Benny Andrews was a notable African American painter born to sharecroppers in Plainview, GA. His artistic talent was nurtured early on by his parents, who taught him the importance of creativity and education. Despite a rough time in early education, Andrews graduated high school in 1948. He attended two years of Fort Valley State College before enlisting in the US Air Force, where he served from 1950 to 1954. Andrews was able to attend the Art Institute of Chicago with his military earnings. With no formal training, he began to develop his Figurative style by observing those around him. Expression was very important in his work and was emphasized in his sketches. Benny crafted his skills by focusing on the time he was living as an adolescent and recording it in his art, often creating scrapbooks of the times. The artist earned his BA in 1958, and moved from Chicago to New York City, after much rejection of his work in showcases.
Andrews found great success in New York City. In 1962, Andrews had his first solo exhibition at the Forum Gallery. The New York Times and other big-name papers ran positive reviews of Andrews’s work, further spreading his success. His artworks were displayed in venues not only in New York City but in nearby Philadelphia as well. In time, his work spread to Detroit, Michigan, and Provincetown. In 1965, Andrews was awarded a John Hay Fellowship, and returned to his native Georgia. His time in Georgia inspired his famous Autobiographical Series. Following the Autobiographical Series, he created works such as America, Bicentennial, and The Migrants. Andrews’s success was great as his pieces were shown internationally. He began lecturing at colleges and teaching at Queens College of the City University of New York, where he would work for 29 years.

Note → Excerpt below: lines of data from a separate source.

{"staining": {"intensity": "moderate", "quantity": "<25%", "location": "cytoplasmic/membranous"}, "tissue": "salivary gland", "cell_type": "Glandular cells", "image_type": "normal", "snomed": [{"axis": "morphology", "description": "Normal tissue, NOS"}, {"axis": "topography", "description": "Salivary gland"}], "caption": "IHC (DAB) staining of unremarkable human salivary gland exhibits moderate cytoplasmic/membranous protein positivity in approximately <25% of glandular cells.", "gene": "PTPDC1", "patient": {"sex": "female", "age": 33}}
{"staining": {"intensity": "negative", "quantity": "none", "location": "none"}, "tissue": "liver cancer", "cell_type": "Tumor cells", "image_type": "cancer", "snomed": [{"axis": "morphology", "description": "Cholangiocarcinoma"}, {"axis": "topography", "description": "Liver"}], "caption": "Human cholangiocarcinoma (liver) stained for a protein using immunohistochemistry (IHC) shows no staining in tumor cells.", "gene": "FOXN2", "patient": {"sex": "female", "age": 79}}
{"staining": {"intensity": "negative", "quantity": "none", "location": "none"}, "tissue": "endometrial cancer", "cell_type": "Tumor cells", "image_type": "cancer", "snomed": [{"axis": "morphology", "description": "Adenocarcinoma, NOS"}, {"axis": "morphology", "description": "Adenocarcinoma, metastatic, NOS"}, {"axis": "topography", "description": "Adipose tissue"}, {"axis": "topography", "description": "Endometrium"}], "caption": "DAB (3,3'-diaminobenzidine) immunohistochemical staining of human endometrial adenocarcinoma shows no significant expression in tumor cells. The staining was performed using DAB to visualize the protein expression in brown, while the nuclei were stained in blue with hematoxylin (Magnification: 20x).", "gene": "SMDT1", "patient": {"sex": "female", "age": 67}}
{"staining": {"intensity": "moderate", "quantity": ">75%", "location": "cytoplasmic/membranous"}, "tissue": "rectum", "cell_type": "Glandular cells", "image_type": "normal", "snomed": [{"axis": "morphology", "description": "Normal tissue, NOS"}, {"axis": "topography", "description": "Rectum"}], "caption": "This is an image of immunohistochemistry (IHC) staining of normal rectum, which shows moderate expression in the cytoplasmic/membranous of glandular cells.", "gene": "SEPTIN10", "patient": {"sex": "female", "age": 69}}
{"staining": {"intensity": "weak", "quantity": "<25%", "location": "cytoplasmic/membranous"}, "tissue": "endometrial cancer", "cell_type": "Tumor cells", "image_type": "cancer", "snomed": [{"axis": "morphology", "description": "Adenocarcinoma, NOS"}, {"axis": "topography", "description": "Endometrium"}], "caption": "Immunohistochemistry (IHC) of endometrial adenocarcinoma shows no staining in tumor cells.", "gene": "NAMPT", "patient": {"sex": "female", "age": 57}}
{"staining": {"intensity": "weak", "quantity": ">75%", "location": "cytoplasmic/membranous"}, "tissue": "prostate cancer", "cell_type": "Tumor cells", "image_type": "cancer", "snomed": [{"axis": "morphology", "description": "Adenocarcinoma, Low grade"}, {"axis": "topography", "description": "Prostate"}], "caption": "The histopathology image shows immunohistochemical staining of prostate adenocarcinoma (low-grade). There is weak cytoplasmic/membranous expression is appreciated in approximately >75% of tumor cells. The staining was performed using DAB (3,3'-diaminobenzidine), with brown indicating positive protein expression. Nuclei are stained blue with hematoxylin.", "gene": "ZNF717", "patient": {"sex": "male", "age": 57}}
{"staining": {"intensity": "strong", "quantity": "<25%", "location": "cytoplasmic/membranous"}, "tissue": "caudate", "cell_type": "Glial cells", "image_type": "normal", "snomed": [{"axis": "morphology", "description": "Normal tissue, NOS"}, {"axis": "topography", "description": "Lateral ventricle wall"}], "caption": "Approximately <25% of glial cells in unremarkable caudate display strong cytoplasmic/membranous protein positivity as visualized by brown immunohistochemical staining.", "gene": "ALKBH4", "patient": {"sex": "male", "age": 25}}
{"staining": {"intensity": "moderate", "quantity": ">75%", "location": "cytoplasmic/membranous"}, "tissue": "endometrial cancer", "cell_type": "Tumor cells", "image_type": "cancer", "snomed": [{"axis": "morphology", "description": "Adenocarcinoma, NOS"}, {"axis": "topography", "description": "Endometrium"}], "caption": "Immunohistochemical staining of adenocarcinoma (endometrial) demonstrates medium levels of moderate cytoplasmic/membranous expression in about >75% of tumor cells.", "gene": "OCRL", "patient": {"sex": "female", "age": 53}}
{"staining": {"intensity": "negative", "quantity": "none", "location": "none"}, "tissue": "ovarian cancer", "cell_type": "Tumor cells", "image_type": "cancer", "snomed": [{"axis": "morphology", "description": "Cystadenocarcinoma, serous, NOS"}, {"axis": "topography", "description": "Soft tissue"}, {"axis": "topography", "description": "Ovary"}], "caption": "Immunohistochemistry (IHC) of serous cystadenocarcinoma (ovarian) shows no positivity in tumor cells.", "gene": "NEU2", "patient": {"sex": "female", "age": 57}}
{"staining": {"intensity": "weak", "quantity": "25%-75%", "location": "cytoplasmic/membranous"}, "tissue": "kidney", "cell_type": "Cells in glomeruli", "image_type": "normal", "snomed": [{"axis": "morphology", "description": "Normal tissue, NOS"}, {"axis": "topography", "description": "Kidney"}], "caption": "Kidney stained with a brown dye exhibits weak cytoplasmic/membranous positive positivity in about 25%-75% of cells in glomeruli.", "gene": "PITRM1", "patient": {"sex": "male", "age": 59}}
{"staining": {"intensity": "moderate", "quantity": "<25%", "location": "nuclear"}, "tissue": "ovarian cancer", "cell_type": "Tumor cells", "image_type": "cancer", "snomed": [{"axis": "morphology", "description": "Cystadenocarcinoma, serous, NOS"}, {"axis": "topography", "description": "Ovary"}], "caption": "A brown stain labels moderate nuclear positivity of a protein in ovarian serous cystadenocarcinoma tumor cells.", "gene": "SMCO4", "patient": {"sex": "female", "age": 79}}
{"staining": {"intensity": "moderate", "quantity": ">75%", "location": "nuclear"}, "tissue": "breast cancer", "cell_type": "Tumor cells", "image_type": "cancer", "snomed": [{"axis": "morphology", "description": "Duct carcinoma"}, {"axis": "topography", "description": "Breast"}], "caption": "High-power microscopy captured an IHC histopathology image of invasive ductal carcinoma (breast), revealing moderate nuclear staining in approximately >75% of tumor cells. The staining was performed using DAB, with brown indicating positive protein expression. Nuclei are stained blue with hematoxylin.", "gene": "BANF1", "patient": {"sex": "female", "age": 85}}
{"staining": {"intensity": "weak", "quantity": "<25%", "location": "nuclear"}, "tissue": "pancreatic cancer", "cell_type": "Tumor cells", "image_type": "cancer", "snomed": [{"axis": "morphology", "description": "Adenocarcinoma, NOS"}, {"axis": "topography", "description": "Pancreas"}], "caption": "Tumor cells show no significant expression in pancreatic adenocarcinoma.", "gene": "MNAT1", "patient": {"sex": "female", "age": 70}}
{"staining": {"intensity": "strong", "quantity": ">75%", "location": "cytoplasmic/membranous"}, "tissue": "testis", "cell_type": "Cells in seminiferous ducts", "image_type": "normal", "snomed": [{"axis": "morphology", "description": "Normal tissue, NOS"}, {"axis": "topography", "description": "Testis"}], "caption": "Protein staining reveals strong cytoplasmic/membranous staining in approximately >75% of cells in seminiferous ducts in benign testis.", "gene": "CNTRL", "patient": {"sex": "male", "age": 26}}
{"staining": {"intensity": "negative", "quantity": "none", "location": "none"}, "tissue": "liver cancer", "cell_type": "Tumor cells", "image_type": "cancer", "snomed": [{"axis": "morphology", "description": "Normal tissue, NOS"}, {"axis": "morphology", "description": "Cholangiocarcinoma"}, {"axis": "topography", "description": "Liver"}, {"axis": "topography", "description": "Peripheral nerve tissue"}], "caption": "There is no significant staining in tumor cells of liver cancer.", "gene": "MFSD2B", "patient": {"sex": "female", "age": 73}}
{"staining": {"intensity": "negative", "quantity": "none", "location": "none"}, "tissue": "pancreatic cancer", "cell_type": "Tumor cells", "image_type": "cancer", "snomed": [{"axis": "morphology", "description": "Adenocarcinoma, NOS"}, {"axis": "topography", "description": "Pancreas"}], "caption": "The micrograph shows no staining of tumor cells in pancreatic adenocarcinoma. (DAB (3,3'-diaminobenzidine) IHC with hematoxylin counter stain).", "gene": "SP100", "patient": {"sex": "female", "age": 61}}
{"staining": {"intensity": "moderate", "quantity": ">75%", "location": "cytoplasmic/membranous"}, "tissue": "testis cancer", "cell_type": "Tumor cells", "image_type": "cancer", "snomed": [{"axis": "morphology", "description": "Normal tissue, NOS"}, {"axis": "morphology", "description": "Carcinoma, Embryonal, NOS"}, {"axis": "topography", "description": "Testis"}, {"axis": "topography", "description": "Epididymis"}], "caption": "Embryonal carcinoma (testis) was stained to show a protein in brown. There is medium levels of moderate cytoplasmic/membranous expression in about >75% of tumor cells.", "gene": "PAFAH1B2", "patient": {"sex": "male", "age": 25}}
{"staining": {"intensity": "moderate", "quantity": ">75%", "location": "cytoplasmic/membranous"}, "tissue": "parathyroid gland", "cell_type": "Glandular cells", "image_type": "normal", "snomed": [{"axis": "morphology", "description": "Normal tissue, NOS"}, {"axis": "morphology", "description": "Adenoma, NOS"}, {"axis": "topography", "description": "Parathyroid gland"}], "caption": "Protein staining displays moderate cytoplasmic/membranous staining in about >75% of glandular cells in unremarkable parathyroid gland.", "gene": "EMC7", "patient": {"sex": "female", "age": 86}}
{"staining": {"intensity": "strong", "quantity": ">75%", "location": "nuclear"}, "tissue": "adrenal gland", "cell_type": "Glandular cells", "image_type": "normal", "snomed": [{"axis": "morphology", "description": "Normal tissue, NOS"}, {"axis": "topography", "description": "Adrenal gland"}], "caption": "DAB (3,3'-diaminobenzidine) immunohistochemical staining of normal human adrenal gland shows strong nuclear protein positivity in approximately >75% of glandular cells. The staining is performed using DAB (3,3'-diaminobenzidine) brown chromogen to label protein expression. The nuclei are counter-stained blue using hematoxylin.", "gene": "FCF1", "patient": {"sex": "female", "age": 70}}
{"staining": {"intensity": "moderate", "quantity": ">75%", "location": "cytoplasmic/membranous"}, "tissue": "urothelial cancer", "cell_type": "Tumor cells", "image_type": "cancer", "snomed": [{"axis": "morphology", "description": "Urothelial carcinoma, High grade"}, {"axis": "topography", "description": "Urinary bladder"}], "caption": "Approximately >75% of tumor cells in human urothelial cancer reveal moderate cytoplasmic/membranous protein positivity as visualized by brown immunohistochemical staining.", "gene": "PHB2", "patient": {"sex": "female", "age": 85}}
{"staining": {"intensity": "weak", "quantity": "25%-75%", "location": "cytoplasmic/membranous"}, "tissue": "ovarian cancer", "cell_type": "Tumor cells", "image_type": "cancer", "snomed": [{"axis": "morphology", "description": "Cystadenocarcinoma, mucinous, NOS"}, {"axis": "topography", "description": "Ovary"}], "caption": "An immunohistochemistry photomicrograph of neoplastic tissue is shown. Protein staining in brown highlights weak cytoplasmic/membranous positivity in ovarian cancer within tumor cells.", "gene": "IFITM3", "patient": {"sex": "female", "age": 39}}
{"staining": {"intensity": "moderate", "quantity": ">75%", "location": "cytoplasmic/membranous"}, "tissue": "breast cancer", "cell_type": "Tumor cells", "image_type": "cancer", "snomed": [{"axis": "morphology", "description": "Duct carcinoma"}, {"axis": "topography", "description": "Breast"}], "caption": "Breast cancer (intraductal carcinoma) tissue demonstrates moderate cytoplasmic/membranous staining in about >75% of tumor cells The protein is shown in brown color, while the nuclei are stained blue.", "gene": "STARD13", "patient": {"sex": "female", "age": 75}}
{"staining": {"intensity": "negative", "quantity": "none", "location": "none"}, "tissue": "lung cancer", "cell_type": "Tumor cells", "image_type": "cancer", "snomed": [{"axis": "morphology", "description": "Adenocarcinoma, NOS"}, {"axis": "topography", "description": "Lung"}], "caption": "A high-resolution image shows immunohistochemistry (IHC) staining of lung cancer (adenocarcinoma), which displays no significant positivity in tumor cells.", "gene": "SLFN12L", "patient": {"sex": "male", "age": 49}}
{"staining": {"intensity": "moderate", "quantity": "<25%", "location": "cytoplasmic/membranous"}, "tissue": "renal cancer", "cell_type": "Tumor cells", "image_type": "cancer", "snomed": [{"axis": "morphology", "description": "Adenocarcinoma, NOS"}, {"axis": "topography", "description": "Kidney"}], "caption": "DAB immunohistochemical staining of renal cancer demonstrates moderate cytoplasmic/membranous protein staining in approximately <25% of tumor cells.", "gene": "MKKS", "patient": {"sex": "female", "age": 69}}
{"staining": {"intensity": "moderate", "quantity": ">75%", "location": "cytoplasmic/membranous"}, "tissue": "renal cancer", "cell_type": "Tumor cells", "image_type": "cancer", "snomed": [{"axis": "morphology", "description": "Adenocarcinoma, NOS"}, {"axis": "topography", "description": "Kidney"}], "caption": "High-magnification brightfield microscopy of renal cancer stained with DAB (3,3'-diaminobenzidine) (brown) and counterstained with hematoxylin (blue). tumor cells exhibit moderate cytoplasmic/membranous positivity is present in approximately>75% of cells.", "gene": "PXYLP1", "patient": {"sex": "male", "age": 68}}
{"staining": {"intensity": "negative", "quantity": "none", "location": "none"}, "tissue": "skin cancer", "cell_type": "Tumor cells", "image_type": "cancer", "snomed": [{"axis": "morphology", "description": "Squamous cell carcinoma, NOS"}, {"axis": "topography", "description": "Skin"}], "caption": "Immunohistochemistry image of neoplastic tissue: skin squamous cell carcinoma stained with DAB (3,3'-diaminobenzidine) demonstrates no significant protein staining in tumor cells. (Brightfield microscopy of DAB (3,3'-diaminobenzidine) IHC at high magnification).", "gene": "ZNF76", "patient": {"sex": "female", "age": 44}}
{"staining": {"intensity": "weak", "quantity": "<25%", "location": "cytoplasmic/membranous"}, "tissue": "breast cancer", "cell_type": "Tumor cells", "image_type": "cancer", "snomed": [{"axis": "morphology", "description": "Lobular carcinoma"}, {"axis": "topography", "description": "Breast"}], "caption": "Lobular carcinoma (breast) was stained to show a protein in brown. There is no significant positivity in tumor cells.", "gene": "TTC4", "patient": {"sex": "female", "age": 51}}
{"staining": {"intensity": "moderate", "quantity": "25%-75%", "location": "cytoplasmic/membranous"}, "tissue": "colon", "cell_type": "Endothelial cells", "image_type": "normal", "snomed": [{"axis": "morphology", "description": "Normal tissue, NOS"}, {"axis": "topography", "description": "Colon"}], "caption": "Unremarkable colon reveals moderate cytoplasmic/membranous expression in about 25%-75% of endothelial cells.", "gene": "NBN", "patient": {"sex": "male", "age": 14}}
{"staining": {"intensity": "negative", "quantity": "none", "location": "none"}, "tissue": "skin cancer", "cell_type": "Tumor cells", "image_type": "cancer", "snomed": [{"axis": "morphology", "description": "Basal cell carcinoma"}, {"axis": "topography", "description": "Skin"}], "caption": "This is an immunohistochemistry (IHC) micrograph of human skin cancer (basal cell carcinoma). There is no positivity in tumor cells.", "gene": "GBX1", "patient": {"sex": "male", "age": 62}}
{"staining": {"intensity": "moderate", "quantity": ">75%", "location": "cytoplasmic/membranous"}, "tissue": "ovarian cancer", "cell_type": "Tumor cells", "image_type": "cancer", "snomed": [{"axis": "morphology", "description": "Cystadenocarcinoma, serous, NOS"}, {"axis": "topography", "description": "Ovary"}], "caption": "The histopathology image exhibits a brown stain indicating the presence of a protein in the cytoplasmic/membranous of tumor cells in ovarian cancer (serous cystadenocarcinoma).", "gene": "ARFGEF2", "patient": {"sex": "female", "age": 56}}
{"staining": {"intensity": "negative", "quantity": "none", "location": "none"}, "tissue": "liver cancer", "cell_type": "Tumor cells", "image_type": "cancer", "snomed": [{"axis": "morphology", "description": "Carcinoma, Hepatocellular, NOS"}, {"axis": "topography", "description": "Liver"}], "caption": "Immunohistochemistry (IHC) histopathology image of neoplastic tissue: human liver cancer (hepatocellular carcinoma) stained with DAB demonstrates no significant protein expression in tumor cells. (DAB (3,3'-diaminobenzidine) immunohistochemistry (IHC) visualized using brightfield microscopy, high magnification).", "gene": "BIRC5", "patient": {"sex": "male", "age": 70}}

In addition to his work as an artist, he became an activist, and started an art program for prisoners. As his activism continued, he began to illustrate for his brother Raymond’s books, such as Appalachee Red. Andrews never lost his Figurative style, despite the rising popularity of other movements in the art world. He continued with his scrapbooks and paintings, always preserving the Expressionist and Surrealist elements that characterized his work. He was heavily influenced by the world around him, and detailed the lives of the poor and the suffering. Through his activism, he brought art to many people who never would have had the opportunity to experience it. He continued painting until his death from cancer in 2006 in New York. His work can be found in many institutions, including The Metropolitan Museum of Art and the Philadelphia Academy of Fine Art.